Allah’ın cimrileri sevmediğini çok iyi biliyoruz… Cimrilik
hem insanda dünya sevgisini yeşertir, hem kur’anda geçen mal biriktirenlerin
tehdidine maruz bıraktırır, hem insanların kınamalarına sebep olur hem de infak
gibi güzel bir ibadetten uzaklaştırır… Evet… Maddi anlamdaki cimrilik insana
böylesi acı bir tahribat yaparken Peygamber efendimiz aleyhisselamın asıl
cimrinin o olmadığını bizlere haber veriyor…
Malı seven bir yaratılışa sahip olan insanoğlunun zihinsel
ya da bedensel bir emeğin karşılığı olan malının eksilmesi somut bir vakadır…
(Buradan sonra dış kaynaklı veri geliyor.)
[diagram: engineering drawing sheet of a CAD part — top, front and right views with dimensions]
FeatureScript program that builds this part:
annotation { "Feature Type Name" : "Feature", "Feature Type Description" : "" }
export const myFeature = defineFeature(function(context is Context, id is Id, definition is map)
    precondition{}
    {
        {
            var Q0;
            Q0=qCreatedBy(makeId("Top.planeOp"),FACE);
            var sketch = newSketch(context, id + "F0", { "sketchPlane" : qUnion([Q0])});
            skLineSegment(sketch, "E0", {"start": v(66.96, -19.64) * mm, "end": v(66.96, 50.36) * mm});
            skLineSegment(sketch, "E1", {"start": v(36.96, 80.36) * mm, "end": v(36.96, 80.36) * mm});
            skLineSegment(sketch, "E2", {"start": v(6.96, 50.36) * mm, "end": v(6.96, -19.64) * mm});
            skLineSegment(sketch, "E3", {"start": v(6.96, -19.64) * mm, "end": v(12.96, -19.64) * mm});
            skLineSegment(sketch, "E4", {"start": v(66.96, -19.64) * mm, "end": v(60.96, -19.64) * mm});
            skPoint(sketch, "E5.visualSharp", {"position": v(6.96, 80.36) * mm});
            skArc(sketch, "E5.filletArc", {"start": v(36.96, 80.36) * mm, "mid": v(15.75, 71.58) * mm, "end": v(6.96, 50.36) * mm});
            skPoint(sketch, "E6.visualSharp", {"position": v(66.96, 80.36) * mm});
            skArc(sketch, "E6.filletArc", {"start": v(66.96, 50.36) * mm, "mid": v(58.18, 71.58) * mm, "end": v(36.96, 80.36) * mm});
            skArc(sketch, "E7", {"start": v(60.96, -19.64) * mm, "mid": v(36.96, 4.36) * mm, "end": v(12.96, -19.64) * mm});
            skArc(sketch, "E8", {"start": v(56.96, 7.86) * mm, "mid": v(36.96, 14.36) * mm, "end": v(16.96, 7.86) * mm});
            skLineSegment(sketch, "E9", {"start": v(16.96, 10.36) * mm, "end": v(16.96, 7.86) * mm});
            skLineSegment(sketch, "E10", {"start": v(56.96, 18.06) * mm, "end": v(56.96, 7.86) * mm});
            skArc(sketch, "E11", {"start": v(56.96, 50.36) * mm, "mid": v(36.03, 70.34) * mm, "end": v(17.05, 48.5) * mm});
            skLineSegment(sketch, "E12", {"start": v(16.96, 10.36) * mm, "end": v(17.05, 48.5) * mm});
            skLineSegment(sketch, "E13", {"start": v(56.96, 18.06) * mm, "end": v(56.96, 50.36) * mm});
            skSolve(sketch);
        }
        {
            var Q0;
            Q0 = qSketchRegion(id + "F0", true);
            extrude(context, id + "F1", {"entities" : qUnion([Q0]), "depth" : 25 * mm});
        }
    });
Çocuklar bile oyuncağını bir başkasıyla paylaşmak istemezler… Bunu az çok
anlarız. Ama;
Telaffuzu üç saniye bile sürmeyen bir salavat hangi mantıkla
okunmaz!!! Düşün bir, telaffuz etme zorunluluğu olmayan Allah-u Teâlâ bile
sevdiği bir kuluna (peygamber efendimiz aleyhisselama) salâvat getirmesi ve
insanların da salâvat getirmesini istemesine rağmen bir insan nasıl olurda
salâvat getirmez?
“Allah ve melekleri Peygamber’e çok salâvat getirirler. Ey
mü’minler! Siz de ona çokça salât ve selâm getirin” (Ahzâb suresi 56)
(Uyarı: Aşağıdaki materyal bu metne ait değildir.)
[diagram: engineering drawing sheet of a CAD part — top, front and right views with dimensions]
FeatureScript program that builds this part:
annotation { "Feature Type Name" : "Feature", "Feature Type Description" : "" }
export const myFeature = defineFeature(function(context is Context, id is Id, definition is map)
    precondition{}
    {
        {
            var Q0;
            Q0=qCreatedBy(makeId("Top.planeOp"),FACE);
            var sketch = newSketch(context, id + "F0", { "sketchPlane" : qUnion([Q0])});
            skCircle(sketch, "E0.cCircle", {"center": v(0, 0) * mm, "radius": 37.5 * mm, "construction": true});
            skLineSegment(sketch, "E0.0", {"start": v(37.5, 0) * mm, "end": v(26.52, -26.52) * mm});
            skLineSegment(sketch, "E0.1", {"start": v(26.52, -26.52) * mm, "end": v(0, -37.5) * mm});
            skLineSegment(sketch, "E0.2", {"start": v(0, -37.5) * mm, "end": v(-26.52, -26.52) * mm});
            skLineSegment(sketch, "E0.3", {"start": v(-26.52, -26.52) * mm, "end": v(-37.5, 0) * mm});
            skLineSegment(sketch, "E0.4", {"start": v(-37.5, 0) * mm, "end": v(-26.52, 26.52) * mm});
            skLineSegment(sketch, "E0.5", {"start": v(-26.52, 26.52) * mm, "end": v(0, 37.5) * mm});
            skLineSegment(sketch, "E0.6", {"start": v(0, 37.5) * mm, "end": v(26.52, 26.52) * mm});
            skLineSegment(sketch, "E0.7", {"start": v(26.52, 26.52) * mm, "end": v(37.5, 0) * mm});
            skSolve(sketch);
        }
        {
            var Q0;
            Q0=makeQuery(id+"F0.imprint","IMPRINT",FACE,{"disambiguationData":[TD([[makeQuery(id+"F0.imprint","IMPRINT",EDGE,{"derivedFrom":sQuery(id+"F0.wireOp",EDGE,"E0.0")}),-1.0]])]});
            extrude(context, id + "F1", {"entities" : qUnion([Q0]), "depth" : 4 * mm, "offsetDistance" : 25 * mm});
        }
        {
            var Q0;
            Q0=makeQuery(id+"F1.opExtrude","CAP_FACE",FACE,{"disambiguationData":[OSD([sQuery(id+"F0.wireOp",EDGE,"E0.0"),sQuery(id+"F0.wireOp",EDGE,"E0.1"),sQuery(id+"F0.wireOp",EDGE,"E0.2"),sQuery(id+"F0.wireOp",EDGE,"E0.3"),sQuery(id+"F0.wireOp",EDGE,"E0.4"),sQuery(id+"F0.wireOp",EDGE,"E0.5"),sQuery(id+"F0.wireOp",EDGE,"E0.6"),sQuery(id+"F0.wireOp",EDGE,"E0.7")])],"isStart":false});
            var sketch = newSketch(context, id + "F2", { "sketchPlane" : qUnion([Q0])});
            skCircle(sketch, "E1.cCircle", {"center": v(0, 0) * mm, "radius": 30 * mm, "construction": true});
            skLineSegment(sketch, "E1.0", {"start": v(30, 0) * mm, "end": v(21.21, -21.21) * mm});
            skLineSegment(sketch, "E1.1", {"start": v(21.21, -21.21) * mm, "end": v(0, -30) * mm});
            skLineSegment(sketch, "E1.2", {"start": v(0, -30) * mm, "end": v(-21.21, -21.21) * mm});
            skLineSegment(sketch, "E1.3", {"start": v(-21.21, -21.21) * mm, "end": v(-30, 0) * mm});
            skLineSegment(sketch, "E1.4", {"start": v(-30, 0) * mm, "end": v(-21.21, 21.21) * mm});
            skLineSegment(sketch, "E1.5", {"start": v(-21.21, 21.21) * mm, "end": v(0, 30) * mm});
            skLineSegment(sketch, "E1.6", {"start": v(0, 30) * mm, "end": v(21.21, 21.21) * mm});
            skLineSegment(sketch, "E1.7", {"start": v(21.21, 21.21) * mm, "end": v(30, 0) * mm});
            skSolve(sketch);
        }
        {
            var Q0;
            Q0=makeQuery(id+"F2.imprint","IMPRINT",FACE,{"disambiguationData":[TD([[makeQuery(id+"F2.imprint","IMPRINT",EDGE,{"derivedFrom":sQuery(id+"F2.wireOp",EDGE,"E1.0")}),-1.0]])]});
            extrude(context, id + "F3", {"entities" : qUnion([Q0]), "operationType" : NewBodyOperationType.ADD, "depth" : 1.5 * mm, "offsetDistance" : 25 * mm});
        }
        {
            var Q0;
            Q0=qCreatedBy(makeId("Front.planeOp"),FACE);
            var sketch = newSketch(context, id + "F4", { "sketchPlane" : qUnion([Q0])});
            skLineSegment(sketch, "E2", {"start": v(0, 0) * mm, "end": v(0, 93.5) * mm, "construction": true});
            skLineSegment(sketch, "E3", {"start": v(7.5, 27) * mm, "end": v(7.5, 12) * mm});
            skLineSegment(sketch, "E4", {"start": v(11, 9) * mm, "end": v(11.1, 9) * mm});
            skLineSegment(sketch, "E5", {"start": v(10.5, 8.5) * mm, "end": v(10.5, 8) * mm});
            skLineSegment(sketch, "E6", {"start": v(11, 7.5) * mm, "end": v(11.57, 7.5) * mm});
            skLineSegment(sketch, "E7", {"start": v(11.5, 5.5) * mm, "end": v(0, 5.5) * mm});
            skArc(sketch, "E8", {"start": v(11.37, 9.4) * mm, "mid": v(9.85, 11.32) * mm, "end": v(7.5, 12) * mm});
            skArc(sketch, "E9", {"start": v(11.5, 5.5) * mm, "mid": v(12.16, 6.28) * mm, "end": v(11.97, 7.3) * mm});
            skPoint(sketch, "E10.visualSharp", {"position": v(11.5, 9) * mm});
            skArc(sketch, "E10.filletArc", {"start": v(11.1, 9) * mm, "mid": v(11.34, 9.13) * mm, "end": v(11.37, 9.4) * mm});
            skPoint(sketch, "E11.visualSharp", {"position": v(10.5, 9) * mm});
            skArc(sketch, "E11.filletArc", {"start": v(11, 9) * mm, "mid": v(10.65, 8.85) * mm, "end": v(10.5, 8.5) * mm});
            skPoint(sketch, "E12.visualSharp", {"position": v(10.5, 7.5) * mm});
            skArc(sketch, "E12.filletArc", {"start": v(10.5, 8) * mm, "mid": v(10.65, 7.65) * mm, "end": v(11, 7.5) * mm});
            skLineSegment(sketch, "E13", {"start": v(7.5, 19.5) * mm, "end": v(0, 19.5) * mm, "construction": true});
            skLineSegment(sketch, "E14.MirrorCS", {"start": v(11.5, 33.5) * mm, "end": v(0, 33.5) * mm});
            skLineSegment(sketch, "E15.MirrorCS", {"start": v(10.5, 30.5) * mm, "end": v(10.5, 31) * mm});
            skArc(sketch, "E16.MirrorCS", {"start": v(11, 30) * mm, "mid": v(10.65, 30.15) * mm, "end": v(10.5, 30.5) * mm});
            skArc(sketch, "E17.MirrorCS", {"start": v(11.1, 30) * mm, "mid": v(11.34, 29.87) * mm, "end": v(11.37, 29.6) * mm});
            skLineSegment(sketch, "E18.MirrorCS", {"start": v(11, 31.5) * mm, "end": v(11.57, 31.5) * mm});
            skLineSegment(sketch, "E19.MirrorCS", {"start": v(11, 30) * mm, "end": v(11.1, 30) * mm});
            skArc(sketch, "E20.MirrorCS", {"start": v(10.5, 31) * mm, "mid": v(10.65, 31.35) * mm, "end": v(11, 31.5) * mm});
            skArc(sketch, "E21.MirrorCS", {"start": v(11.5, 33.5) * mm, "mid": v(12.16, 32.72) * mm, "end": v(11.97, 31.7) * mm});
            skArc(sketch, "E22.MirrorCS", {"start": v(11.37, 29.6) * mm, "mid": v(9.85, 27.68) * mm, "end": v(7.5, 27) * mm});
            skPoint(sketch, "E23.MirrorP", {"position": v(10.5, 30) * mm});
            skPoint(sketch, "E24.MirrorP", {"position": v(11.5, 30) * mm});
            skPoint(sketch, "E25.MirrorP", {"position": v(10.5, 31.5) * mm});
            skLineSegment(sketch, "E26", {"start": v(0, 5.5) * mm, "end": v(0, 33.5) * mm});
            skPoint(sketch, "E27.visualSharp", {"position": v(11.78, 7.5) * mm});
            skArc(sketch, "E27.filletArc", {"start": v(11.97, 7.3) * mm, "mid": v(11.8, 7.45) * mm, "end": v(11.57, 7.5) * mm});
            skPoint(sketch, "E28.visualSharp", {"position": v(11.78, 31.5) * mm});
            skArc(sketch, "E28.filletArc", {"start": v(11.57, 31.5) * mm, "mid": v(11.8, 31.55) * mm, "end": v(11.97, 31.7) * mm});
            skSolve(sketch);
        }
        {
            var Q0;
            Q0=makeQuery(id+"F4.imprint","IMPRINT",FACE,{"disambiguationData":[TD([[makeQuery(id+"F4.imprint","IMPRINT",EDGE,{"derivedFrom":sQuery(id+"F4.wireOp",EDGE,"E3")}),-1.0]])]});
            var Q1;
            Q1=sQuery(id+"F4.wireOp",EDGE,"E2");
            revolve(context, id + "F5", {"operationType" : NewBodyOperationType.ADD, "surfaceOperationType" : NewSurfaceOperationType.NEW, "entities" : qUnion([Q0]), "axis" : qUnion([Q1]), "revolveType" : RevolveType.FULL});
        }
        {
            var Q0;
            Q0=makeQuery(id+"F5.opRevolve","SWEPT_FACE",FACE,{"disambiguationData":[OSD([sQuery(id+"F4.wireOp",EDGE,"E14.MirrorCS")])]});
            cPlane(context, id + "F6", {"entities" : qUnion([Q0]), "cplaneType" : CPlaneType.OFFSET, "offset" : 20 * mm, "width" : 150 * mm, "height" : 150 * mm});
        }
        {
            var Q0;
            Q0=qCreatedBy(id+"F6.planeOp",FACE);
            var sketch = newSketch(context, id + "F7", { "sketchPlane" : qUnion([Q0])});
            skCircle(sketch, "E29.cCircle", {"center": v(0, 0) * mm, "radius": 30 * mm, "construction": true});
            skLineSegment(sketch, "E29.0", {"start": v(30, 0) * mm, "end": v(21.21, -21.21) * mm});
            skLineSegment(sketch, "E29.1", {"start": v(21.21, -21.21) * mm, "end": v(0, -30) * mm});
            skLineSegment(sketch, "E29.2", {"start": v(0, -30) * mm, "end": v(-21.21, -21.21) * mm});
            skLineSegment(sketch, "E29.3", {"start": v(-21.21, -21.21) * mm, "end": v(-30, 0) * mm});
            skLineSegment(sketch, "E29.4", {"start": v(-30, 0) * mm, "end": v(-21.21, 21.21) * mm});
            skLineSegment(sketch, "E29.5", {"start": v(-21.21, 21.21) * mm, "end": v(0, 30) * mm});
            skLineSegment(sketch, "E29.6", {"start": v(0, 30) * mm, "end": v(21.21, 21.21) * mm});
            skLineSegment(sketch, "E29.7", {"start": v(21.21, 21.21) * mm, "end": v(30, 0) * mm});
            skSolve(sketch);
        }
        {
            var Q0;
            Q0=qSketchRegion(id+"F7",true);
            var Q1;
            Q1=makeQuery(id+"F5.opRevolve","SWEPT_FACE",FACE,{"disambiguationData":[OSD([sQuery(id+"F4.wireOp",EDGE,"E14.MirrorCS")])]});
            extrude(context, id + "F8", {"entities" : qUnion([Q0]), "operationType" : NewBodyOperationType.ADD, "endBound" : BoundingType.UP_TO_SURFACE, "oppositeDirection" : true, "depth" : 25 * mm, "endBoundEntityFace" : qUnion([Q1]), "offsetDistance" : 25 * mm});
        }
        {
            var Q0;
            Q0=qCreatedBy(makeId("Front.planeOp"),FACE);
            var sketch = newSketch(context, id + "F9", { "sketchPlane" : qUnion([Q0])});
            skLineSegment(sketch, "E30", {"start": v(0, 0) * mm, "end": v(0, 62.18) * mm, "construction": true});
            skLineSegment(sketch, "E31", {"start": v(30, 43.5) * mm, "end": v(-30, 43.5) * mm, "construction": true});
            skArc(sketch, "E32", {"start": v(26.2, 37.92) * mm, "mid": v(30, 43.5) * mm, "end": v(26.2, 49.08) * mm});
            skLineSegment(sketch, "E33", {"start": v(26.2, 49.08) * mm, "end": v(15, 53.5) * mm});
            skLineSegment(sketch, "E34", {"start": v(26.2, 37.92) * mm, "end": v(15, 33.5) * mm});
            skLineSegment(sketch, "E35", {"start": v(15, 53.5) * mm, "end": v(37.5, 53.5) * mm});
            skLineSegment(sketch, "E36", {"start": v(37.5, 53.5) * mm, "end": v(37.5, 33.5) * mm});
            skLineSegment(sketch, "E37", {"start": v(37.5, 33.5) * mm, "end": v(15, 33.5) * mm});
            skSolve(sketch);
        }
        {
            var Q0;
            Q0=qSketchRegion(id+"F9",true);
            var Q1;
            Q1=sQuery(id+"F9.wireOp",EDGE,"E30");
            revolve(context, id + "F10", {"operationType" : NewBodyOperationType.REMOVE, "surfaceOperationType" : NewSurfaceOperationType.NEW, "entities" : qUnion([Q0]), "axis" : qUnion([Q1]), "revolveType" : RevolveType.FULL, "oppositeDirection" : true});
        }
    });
Bazı konuşmacıların konuşmaları esnasında salâvat
getirmemeleri, sorduğunuzda ise cümlenin akışını kestiklerini söylemesi ne
kadar da üzücü… Üç saniye içinde salâvat getirmek bakın insana neler
kazandırıyor;
1- Salâvat
getiren bir kimse Allah’a itaat ecrini alır
2- Salâvat
getiren bir kimse sünnete uyma ecrini alır
3- Salâvat
getirdiğinde varsa yanlarında kimseler, onlarında salâvat getirmelerine sebep
olacağından onlar üzerinden de sevap kazanır.
4- Salâvat
getiren bir kimse cimrilik tehdidinden uzaklaşmış olur.
5- Salâvat
getirmek bir sevgi alametidir. Allah ve resulünü sevdiğini ispat etme ecrini
alır.
Bu kadar bir sevap üç cümlelik telaffuz içine
sıkıştırılmasına rağmen bir insan sanki cennetle müjdelenmiş gibi salâvat getirmiyor!
Bu kimse sevgi cimriliği de yapmıştır aslında…
Rabbim, peygamber efendimizin adı anıldığında salâvat
getirmeyi unutmamamızı nasip etsin. Âmin.